Extracted information section start

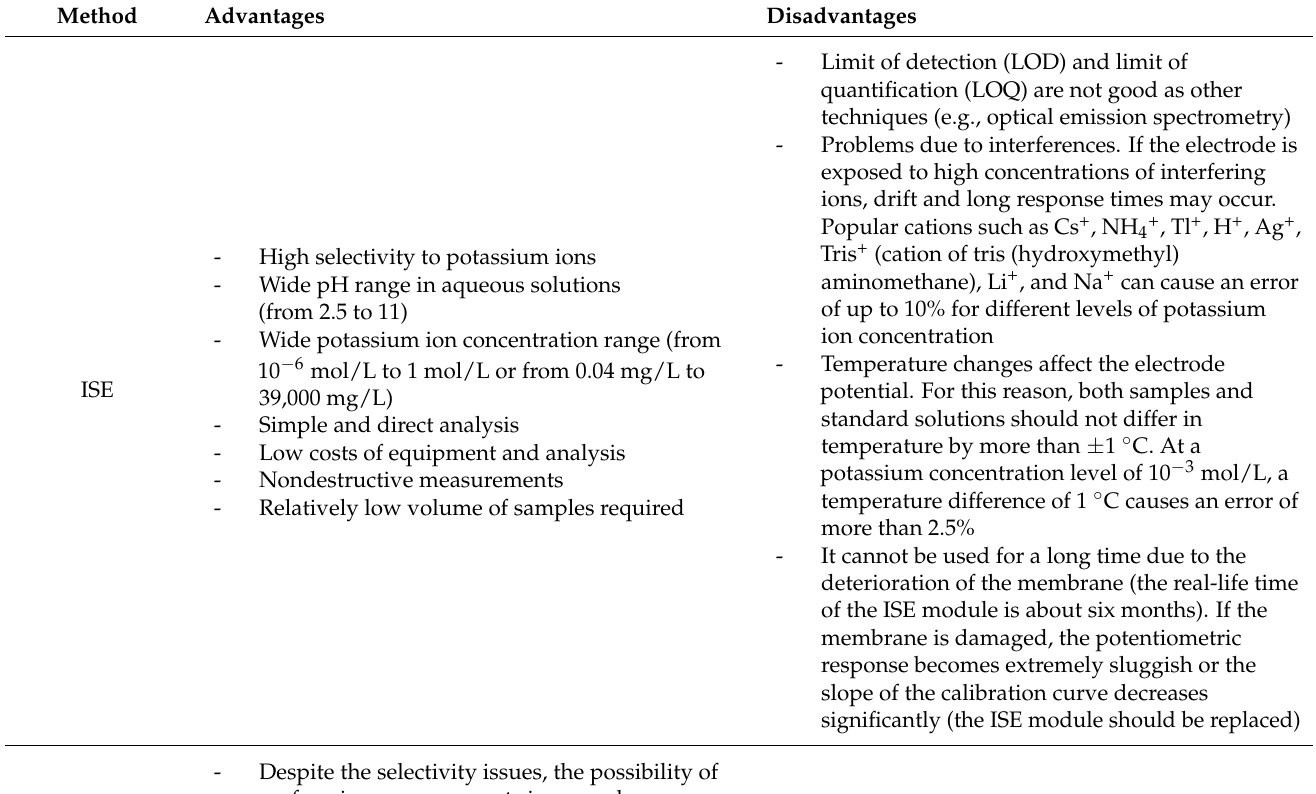
Table 11. Advantages and disadvantages of ion-selective electrode (ISE) and microwave-induced plasma with optical emission spectrometry (MIP-OES)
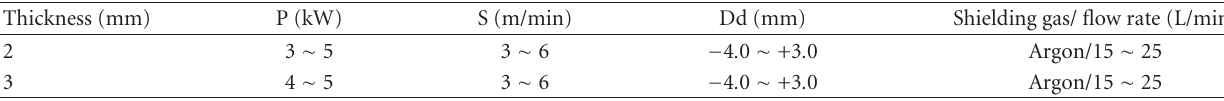
Table 2: Laser welding parameters.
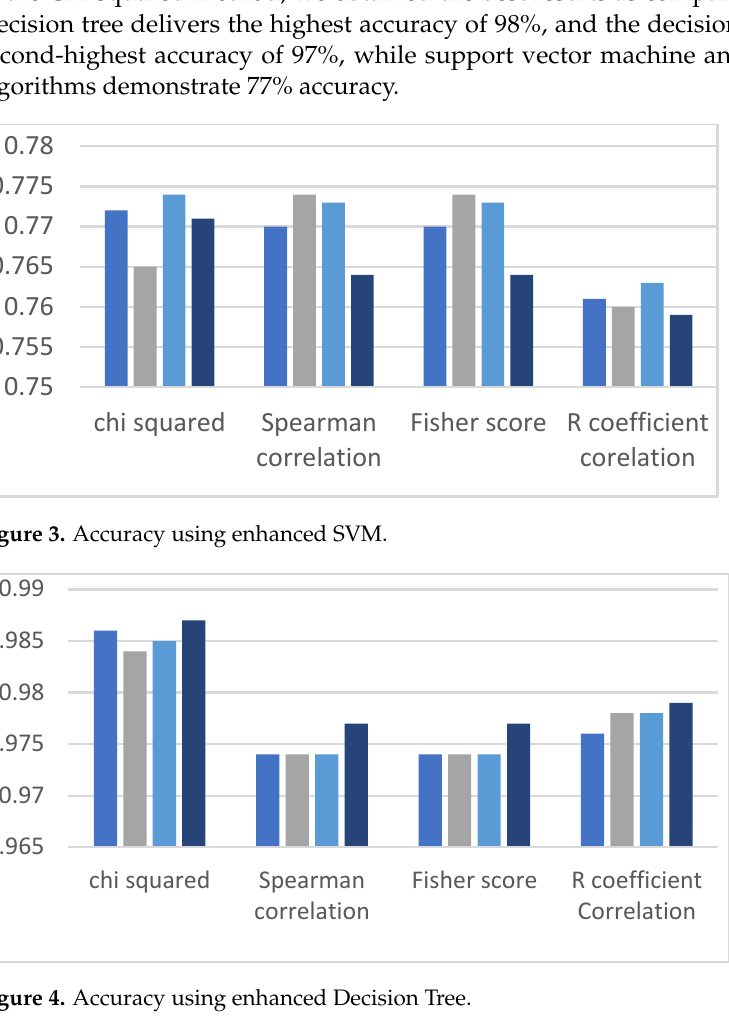
Figure 5. Accuracy using enhanced NN. Figure 6. Accuracy using enhanced LR.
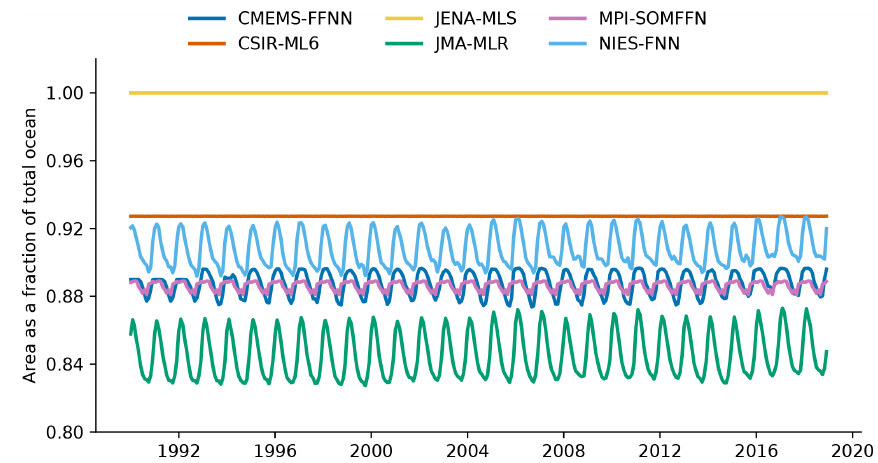
Figure A1. Time series showing the fraction of area covered by observations as a function of time (monthly) for the six p CO 2 data products used in this study.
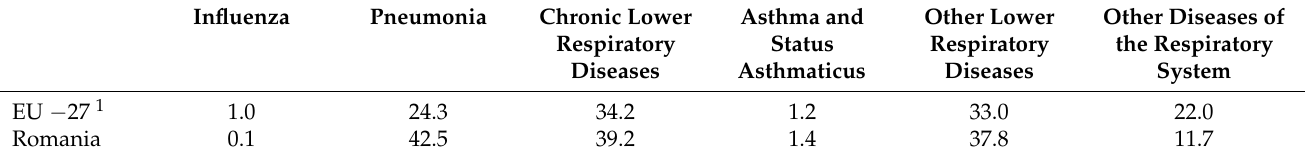
Table 1. Standardized death rates—respiratory disease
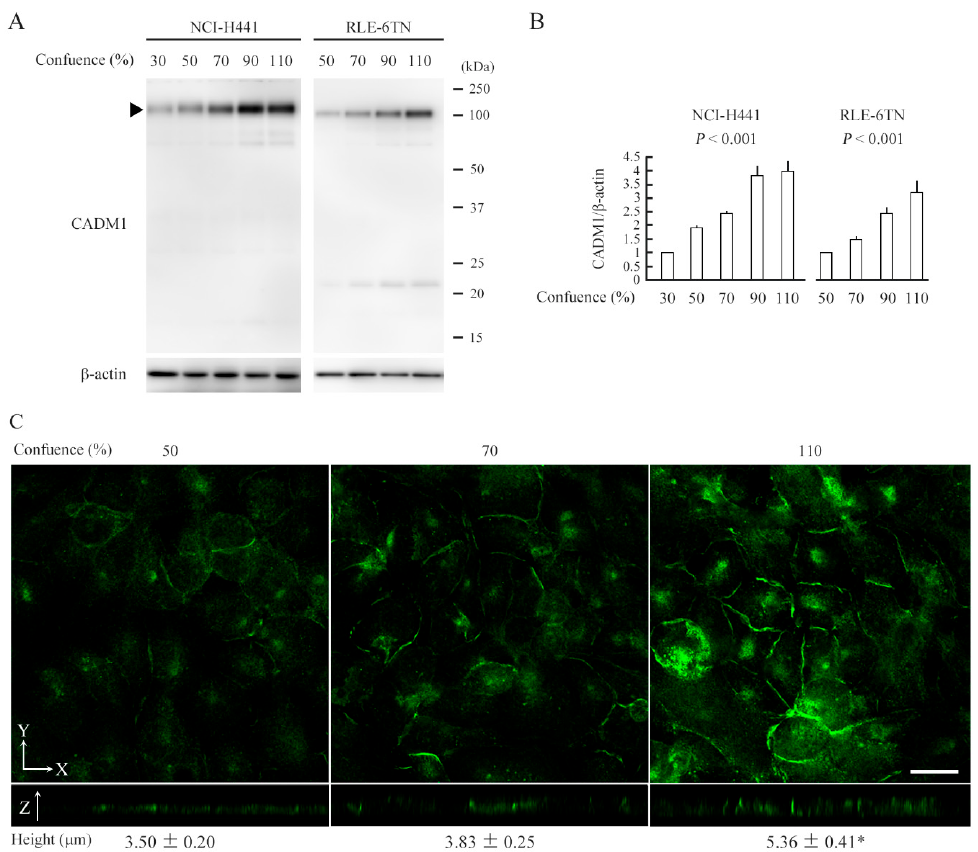
Figure 1. NCI-H441 and RLE-6TN cells express more CADM1 and grow in height as they crowd. NCI-H441 and RLE-6TN cells were cultured on a semipermeable membrane in 12-well plates. The cell lysates were extracted at indicated confluence and were blotted with the antibodies indicated ( A ). Intensities of the immunoreactive bands for CADM1 (the full-length form depicted by an arrowhead) and β -actin were measured densitometrically. The mean ratios of CADM1 to β -actin and their standard deviations were calculated from the data obtained in triplicate experiments. Statistical differences were analyzed by one-way ANOVA, and p -values are shown ( B ). NCI-H441 cells at indicated confluence were stained green with CADM1 immunofluorescence using the anti- C -terminal antibody. The means and standard deviations of cell heights were calculated from the data obtained in triplicate experiments and were statistically analyzed by one-way ANOVA ( C ). * p < 0.001 by Bonferroni correction when compared with 70% confluence cultures ( C ). Scale bar = 10 µm. Statistic data are shown in detail in Supplementary Table S2.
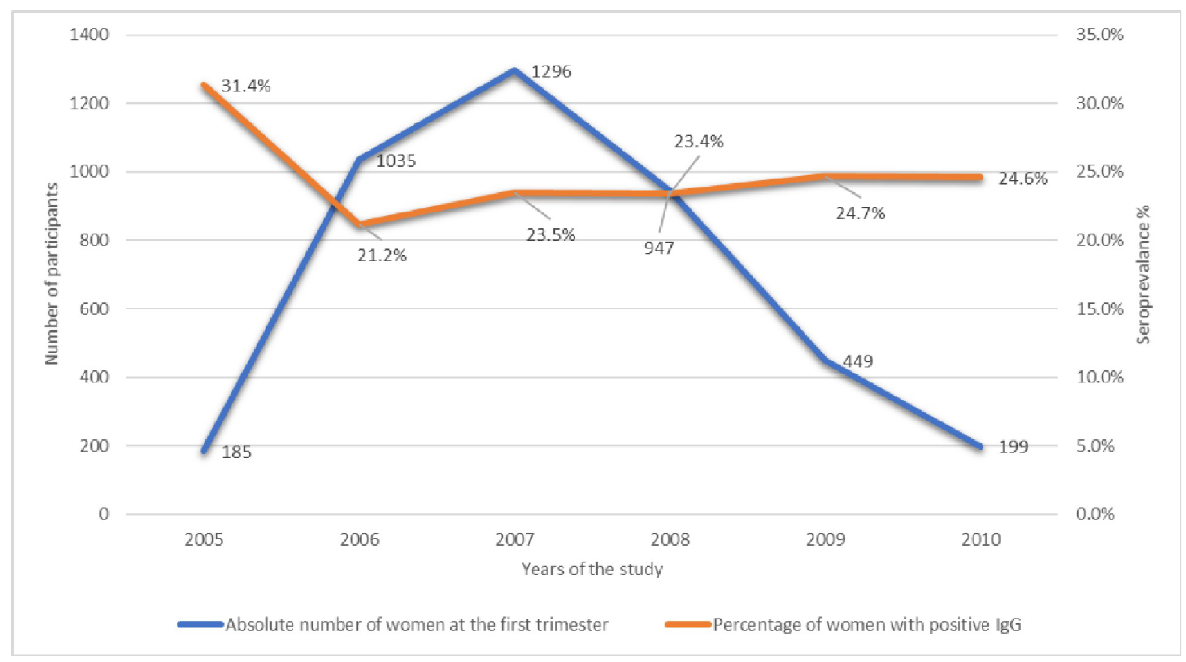
Fig 2. Seroprevalence of CMV in the first trimester of pregnancy over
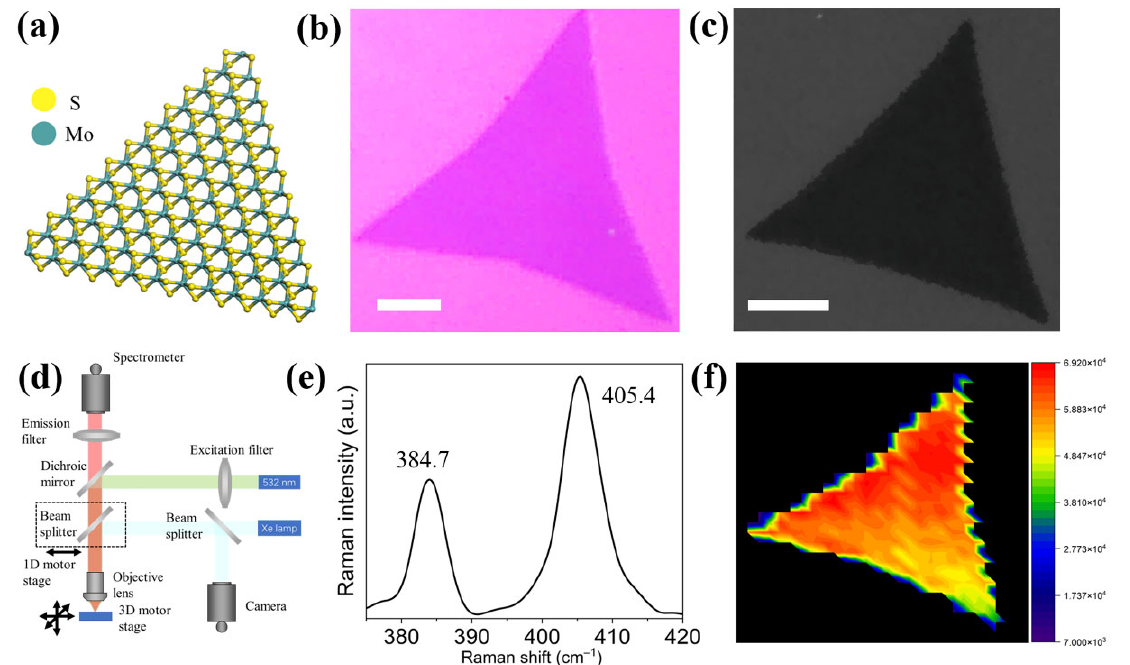
Figure 1. ( a ) Schematic illustration of the atomic structure of a monolayer MoS 2 . ( b ) Optical photograph of a monolayer MoS 2 . ( c ) SEM image of a monolayer MoS 2 . Scalar bar is 10 µ m. ( d ) Structure of the homemade laser scanning confocal microscope. ( e ) Raman spectrum of the monolayer MoS 2 . ( f ) Raman mapping of the monolayer MoS 2 .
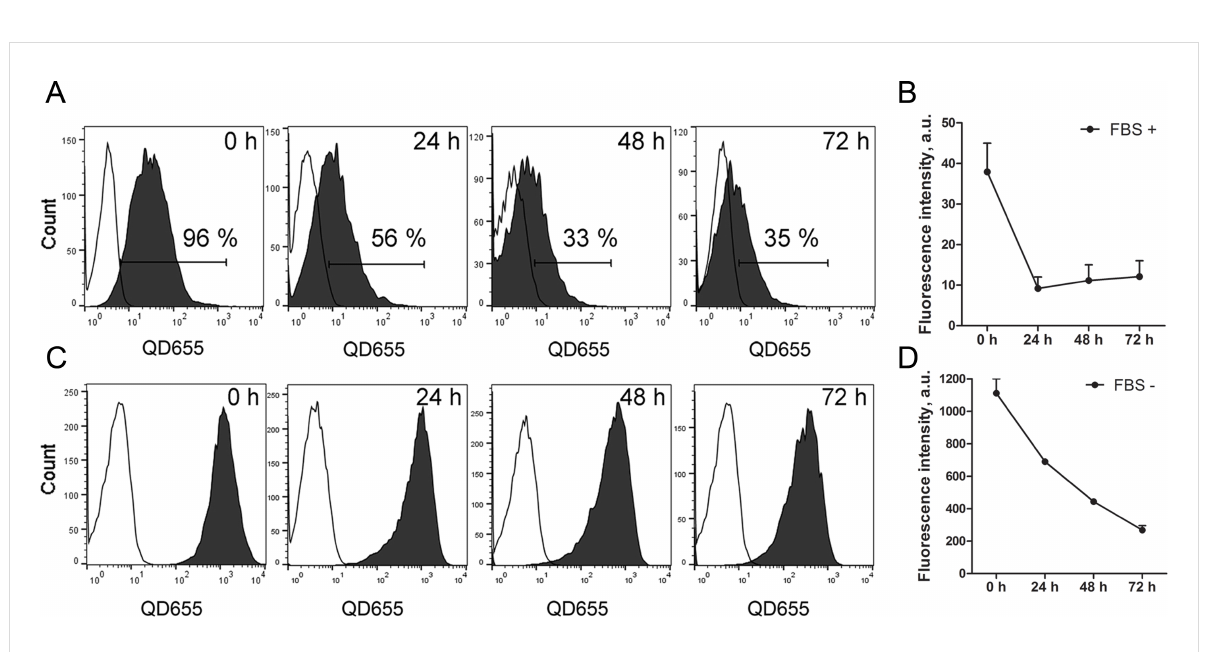
Figure 3: The dynamics of quantum dot (QD) signal in mesenchymal stem cells (MSCs) 3D culture. Representative data of MSC QD signal analysis in 3D culture after labelling in complete (A) or serum-free medium (C). The changes of the QD fluorescence signal intensity in the 3D MSC population after labelling in complete (B) and in serum-free (D)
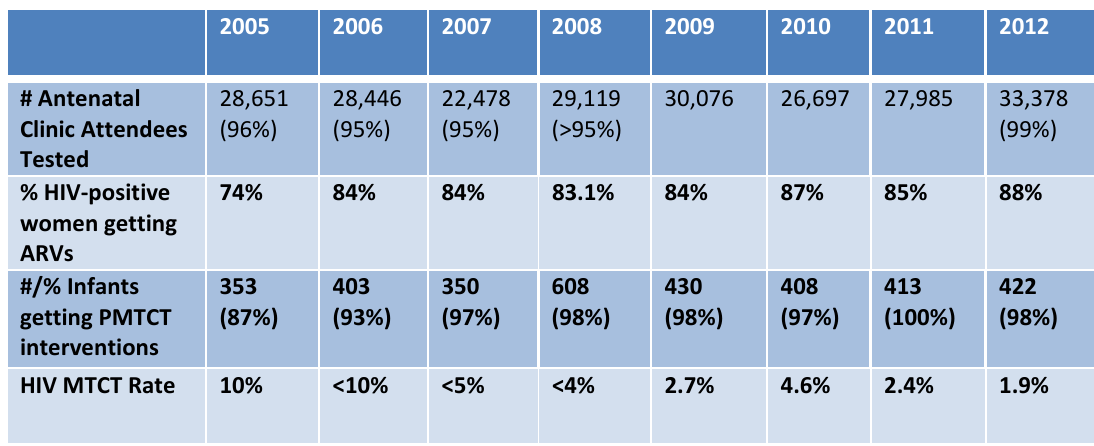
Table 5: Prevention of mother to child transmission programme data Data Sources: Ministry of Health, STATIN and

Extracted information section end

Your answer should be every line from the material above in which the word "Table" appears.

Expected answer.
Table 11. Advantages and disadvantages of ion-selective electrode (ISE) and microwave-induced plasma with optical emission spectrometry (MIP-OES)
Table 2: Laser welding parameters.
Table 1. Standardized death rates—respiratory disease
Figure 1. NCI-H441 and RLE-6TN cells express more CADM1 and grow in height as they crowd. NCI-H441 and RLE-6TN cells were cultured on a semipermeable membrane in 12-well plates. The cell lysates were extracted at indicated confluence and were blotted with the antibodies indicated ( A ). Intensities of the immunoreactive bands for CADM1 (the full-length form depicted by an arrowhead) and β -actin were measured densitometrically. The mean ratios of CADM1 to β -actin and their standard deviations were calculated from the data obtained in triplicate experiments. Statistical differences were analyzed by one-way ANOVA, and p -values are shown ( B ). NCI-H441 cells at indicated confluence were stained green with CADM1 immunofluorescence using the anti- C -terminal antibody. The means and standard deviations of cell heights were calculated from the data obtained in triplicate experiments and were statistically analyzed by one-way ANOVA ( C ). * p < 0.001 by Bonferroni correction when compared with 70% confluence cultures ( C ). Scale bar = 10 µm. Statistic data are shown in detail in Supplementary Table S2.
Table 5: Prevention of mother to child transmission programme data Data Sources: Ministry of Health, STATIN and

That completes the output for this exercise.